Jedes Stück ist besonders

Dann wird auf der Bühne umgeräumt, mehr Mikrofone werden gebraucht „damit es den richtigen Dresdner Sound gibt“, erklärt der Schirmherr, der sich über alles freut „was hier auf der Bühne passiert, aber über diese Gäste ganz besonders.“ Die Gäste sind die Gospel Passengers aus Dresden, die die Art von Musik gut wie selten rüberbringen. Klatschen auf zwei und vier, entgegen dem typischen eins und drei bringt so manchen Gast ins Schwitzen, zum Glück sind die Sängerinnen und Sänger voll in ihrem Element und klatschen, schnipsen und tanzen auf der Bühne mit.

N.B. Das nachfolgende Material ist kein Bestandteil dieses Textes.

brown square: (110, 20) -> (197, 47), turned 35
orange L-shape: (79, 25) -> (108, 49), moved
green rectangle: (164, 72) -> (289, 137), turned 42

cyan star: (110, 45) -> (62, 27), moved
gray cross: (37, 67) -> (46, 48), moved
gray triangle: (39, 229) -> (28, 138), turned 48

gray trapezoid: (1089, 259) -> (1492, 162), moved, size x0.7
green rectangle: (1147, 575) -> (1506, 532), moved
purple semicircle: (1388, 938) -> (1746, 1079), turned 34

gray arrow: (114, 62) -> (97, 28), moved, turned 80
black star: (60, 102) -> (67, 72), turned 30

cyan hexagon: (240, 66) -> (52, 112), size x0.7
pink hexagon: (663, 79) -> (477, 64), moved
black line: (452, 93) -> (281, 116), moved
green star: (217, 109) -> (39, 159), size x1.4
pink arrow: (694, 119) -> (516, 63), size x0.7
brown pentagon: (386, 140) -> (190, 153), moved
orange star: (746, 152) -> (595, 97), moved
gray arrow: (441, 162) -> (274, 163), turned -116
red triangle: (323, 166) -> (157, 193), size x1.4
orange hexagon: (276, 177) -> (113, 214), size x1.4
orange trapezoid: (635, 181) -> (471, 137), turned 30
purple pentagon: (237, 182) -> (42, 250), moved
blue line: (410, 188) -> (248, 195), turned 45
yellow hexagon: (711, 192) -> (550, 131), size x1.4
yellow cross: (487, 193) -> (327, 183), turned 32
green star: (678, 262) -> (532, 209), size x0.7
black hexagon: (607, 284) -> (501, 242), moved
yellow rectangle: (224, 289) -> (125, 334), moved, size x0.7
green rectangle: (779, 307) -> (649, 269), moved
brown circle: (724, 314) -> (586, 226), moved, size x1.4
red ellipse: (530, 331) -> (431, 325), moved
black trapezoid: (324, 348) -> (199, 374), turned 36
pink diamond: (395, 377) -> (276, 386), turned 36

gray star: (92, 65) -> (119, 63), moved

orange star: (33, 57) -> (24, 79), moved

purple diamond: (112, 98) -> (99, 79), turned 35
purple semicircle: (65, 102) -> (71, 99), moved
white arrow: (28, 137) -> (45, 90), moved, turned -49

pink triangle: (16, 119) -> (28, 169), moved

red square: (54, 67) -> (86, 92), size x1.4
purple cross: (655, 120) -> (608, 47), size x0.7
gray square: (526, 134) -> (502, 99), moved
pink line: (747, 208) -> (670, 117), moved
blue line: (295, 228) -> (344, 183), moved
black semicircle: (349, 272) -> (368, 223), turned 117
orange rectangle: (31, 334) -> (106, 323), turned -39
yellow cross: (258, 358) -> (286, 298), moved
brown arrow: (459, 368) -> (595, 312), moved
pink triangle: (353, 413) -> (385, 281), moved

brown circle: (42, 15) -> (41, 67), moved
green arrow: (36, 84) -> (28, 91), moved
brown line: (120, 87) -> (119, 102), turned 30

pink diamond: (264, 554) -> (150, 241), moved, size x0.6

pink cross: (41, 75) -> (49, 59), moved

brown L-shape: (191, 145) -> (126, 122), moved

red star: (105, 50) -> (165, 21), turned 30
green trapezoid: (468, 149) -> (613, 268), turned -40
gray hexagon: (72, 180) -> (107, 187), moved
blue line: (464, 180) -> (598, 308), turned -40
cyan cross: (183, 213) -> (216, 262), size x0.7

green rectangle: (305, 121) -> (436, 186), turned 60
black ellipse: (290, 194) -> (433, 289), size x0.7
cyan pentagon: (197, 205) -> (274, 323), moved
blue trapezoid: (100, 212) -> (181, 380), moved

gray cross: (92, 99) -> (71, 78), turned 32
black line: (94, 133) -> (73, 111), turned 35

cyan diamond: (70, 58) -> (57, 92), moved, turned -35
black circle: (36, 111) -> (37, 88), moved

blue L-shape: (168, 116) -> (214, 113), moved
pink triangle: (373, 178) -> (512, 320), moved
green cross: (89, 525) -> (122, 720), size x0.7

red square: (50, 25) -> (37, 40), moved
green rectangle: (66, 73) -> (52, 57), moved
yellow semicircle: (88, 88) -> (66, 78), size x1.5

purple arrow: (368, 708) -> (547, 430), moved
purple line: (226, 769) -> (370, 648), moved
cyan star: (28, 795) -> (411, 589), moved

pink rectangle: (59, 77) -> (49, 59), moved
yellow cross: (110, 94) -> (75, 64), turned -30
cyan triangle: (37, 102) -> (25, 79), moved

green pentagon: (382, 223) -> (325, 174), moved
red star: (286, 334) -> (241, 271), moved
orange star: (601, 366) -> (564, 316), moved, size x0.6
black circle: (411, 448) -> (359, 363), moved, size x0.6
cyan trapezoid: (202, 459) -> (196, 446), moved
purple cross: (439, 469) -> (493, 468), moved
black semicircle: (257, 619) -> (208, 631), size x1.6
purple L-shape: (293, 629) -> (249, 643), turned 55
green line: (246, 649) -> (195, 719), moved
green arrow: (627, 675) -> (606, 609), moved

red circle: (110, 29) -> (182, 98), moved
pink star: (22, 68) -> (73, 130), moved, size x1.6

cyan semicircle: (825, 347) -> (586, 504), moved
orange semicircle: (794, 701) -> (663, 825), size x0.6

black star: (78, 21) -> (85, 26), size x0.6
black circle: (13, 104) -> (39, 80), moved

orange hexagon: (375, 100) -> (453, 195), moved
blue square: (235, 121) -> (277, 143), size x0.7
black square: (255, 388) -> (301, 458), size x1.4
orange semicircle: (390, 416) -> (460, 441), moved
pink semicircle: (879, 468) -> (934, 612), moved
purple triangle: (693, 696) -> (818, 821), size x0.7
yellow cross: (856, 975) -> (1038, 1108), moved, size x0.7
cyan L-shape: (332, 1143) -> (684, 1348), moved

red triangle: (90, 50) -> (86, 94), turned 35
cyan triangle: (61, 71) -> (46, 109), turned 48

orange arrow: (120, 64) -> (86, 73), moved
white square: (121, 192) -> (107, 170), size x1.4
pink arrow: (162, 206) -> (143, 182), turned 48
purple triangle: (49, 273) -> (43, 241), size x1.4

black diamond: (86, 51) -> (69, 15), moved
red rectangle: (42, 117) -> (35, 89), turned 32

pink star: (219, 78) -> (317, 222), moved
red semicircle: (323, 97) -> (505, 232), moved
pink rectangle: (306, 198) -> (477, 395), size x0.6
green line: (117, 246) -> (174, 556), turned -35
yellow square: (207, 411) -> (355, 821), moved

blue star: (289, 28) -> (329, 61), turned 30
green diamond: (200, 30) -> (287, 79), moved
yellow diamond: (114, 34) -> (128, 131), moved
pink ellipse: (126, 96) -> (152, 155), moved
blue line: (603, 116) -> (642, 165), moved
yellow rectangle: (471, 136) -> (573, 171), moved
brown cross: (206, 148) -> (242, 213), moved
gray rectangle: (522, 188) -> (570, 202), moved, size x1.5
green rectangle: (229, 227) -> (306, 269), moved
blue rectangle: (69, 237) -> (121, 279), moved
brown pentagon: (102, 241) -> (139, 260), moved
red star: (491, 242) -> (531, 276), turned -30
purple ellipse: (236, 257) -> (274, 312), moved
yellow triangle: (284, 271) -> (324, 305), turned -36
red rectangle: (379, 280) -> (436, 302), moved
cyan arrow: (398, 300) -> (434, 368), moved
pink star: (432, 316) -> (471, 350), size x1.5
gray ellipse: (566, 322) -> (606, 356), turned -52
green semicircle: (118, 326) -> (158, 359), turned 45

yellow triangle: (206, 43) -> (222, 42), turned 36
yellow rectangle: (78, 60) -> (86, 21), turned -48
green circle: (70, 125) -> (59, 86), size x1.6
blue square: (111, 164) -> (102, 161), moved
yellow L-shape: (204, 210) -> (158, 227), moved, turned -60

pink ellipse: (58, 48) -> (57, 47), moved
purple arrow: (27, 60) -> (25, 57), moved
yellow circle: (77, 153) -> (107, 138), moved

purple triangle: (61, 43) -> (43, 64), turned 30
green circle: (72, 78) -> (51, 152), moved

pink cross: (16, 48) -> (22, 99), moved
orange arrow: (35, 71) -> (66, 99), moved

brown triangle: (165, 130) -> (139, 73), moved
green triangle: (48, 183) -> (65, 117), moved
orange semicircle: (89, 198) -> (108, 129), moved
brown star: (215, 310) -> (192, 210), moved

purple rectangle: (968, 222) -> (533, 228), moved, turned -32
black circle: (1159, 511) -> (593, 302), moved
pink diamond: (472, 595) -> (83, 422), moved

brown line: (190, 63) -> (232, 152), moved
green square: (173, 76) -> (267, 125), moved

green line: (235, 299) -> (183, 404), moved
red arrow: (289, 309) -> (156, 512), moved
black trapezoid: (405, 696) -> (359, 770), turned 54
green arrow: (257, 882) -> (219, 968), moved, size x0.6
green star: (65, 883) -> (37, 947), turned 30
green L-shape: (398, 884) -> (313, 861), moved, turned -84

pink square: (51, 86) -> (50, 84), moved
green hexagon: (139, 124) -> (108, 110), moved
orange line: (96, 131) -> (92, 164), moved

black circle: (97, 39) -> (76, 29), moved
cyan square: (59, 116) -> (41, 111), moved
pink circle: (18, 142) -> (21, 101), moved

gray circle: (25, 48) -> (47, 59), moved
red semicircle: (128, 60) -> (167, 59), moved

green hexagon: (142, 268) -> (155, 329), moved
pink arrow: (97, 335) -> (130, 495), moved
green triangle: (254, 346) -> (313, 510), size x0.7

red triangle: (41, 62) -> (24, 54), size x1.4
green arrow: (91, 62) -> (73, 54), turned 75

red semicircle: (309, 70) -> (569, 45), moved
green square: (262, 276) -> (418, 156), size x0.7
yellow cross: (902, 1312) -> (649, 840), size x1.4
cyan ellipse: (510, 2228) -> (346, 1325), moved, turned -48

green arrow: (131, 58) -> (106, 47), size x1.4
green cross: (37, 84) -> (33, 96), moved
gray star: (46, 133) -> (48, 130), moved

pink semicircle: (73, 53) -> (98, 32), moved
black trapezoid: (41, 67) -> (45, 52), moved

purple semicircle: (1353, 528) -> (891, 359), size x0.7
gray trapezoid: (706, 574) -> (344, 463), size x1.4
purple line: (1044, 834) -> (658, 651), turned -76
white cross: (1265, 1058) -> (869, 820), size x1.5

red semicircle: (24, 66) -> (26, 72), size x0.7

Mit grundverschiedenen Stimmen begeistern die Solisten, die immer wieder nach vorn kommen und jedes Stück zu etwas Besonderem machen. Die hör- und sichtbare Freude der Chormitglieder ist das Erfolgsgeheimnis der Gospel Passengers, die inzwischen schon mehr als 400 Konzerte gegeben und sechs CDs produziert haben.

Alle Stücke werden extra für den Chor arrangiert. Als der Leiter Markus Schurz ans Mikrofon tritt, wird klar, woher die Freude der Mitwirkenden kommt. Schon nach zwei Sätzen hat er das Publikum auf seiner Seite. „Gospelmusik ist immer auch etwas gemeinsames, Klatschen hab ich gehört, jetzt geht’s ums Singen, wer singen kann mal „mhm“ machen!“ Das Publikum summt, macht oooh und yeah und applaudiert. Das reicht nicht. „Schön, dass ihr klatscht, aber wir sehen das in den Bänken nicht. – Woher sollen wir wissen, in welchem Takt wir sind, wenn wir euch nicht sehen? Könnt ihr die Hände über die Brüstung heben?“ Sie können.

Nach der Pause gibt es noch einmal Musical-Melodien, Freddy Mercury in der Swingversion und noch mehr Gospel mit Klassikern wie „I will follow him“ und „Down by the river side“ in einer superschnellen Variante. Einmal in Übung wird mitgeklatscht und applaudiert, Zugabe gefordert und gejubelt.